Listed records —
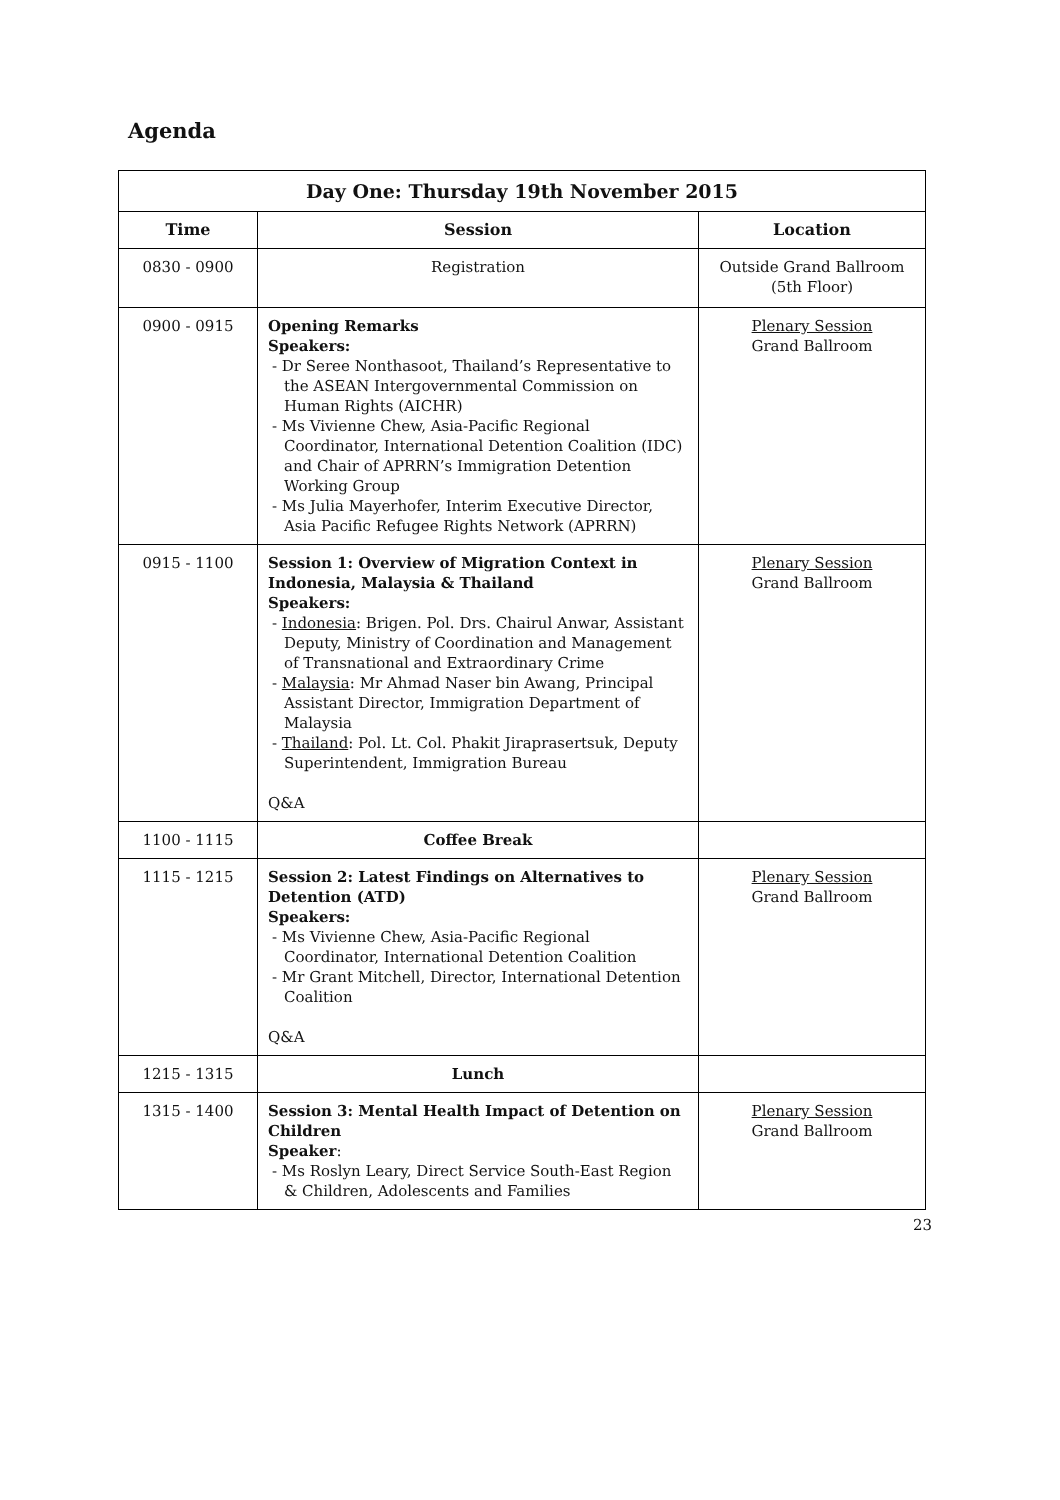Agenda
| Day One: Thursday 19th November 2015 | | |
| --- | --- | --- |
| Time | Session | Location |
| 0830 - 0900 | Registration | Outside Grand Ballroom (5th Floor) |
| 0900 - 0915 | Opening Remarks Speakers: - Dr Seree Nonthasoot, Thailand’s Representative to the ASEAN Intergovernmental Commission on Human Rights (AICHR) - Ms Vivienne Chew, Asia-Pacific Regional Coordinator, International Detention Coalition (IDC) and Chair of APRRN’s Immigration Detention Working Group - Ms Julia Mayerhofer, Interim Executive Director, Asia Pacific Refugee Rights Network (APRRN) | Plenary Session Grand Ballroom |
| 0915 - 1100 | Session 1: Overview of Migration Context in Indonesia, Malaysia & Thailand Speakers: - Indonesia : Brigen. Pol. Drs. Chairul Anwar, Assistant Deputy, Ministry of Coordination and Management of Transnational and Extraordinary Crime - Malaysia : Mr Ahmad Naser bin Awang, Principal Assistant Director, Immigration Department of Malaysia - Thailand : Pol. Lt. Col. Phakit Jiraprasertsuk, Deputy Superintendent, Immigration Bureau Q&A | Plenary Session Grand Ballroom |
| 1100 - 1115 | Coffee Break | |
| 1115 - 1215 | Session 2: Latest Findings on Alternatives to Detention (ATD) Speakers: - Ms Vivienne Chew, Asia-Pacific Regional Coordinator, International Detention Coalition - Mr Grant Mitchell, Director, International Detention Coalition Q&A | Plenary Session Grand Ballroom |
| 1215 - 1315 | Lunch | |
| 1315 - 1400 | Session 3: Mental Health Impact of Detention on Children Speaker : - Ms Roslyn Leary, Direct Service South-East Region & Children, Adolescents and Families | Plenary Session Grand Ballroom |
23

Work instruction — Send back the data above word for word, with the pictures left out.

Result —
Agenda
| Day One: Thursday 19th November 2015 | | |
| --- | --- | --- |
| Time | Session | Location |
| 0830 - 0900 | Registration | Outside Grand Ballroom (5th Floor) |
| 0900 - 0915 | Opening Remarks Speakers: - Dr Seree Nonthasoot, Thailand’s Representative to the ASEAN Intergovernmental Commission on Human Rights (AICHR) - Ms Vivienne Chew, Asia-Pacific Regional Coordinator, International Detention Coalition (IDC) and Chair of APRRN’s Immigration Detention Working Group - Ms Julia Mayerhofer, Interim Executive Director, Asia Pacific Refugee Rights Network (APRRN) | Plenary Session Grand Ballroom |
| 0915 - 1100 | Session 1: Overview of Migration Context in Indonesia, Malaysia & Thailand Speakers: - Indonesia : Brigen. Pol. Drs. Chairul Anwar, Assistant Deputy, Ministry of Coordination and Management of Transnational and Extraordinary Crime - Malaysia : Mr Ahmad Naser bin Awang, Principal Assistant Director, Immigration Department of Malaysia - Thailand : Pol. Lt. Col. Phakit Jiraprasertsuk, Deputy Superintendent, Immigration Bureau Q&A | Plenary Session Grand Ballroom |
| 1100 - 1115 | Coffee Break | |
| 1115 - 1215 | Session 2: Latest Findings on Alternatives to Detention (ATD) Speakers: - Ms Vivienne Chew, Asia-Pacific Regional Coordinator, International Detention Coalition - Mr Grant Mitchell, Director, International Detention Coalition Q&A | Plenary Session Grand Ballroom |
| 1215 - 1315 | Lunch | |
| 1315 - 1400 | Session 3: Mental Health Impact of Detention on Children Speaker : - Ms Roslyn Leary, Direct Service South-East Region & Children, Adolescents and Families | Plenary Session Grand Ballroom |
23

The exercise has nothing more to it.